This is Martyrs’ Day in Bangladesh. It is International Mother Language Day worldwide. In A.D. 2000, UNESCO declared Bangladesh’s holiday worth celebrating. The story behind this celebration is filled with sorrow and glory.
In 1947, when Bangladesh was partitioned from India and became the eastern portion of Pakistan, West Pakistan controlled all aspects of the new country. Schools were required to teach in the language of West Pakistan. Bengalis saw this as a scheme against their ethnicity and culture. In 1952, students in Dhaka city protested that Urdu should not be the sole official language of Pakistan. Though the students walked in peaceful procession, police fired on the demonstrators, killing students and onlookers.
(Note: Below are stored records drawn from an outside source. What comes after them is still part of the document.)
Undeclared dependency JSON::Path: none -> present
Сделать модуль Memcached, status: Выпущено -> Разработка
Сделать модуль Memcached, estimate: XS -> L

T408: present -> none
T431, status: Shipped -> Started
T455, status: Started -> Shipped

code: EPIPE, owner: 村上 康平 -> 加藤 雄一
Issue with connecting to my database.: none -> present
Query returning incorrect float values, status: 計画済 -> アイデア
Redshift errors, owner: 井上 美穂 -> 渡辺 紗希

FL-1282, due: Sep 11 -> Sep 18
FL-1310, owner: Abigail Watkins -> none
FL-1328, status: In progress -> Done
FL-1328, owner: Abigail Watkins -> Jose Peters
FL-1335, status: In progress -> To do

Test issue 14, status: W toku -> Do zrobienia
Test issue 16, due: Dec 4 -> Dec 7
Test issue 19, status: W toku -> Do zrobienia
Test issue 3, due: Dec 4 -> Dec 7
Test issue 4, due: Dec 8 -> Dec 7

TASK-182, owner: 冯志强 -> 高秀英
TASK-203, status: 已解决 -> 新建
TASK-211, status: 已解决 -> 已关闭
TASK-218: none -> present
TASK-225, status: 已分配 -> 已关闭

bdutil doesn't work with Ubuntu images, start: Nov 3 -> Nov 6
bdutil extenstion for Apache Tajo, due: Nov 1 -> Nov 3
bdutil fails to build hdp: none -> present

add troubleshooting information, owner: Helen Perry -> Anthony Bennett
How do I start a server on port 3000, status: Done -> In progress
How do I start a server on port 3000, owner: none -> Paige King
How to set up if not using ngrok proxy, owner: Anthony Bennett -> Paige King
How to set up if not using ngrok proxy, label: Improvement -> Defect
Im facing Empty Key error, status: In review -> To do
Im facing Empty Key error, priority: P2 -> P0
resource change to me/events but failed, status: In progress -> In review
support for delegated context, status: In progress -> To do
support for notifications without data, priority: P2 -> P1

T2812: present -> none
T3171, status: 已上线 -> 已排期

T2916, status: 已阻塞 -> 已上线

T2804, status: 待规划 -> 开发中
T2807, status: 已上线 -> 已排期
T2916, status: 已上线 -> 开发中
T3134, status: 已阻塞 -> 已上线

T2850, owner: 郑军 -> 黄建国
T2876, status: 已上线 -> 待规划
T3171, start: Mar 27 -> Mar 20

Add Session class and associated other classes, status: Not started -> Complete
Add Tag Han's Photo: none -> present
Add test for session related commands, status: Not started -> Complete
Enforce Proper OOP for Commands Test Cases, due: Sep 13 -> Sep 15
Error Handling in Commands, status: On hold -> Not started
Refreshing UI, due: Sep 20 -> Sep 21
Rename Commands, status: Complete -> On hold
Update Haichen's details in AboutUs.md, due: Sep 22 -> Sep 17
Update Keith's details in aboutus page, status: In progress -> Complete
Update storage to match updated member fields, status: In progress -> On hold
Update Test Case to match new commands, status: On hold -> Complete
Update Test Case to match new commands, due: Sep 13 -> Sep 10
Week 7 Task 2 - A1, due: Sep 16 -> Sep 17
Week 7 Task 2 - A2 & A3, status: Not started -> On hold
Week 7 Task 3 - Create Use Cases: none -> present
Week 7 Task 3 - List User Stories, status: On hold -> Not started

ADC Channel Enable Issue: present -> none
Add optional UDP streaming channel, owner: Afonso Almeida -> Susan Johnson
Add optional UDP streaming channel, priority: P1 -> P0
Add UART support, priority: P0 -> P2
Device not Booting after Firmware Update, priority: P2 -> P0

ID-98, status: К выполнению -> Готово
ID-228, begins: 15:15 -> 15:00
The Bengali people rose up in outrage. This Language Movement inspired Bengalis to struggle for independence, which they then received in 1971.
Now, each year on 21 February, we honor the courage of those martyrs who died for the privilege of using the Bangla language. The day is solemnly observed. We march barefooted with floral wreaths that we lay at martyrs’ memorials across Bangladesh or at the base of flagpoles. We may march in silence or we may sing, “How can I ever forget the 21st of February?” With month-long book fairs and poetry readings, Bangladeshis celebrate the Bangla language.
AOB’s Literature Division sets up bookstalls around the country and markets our wide range of books. It has published more than 300 titles in Bangla during the last 40 years.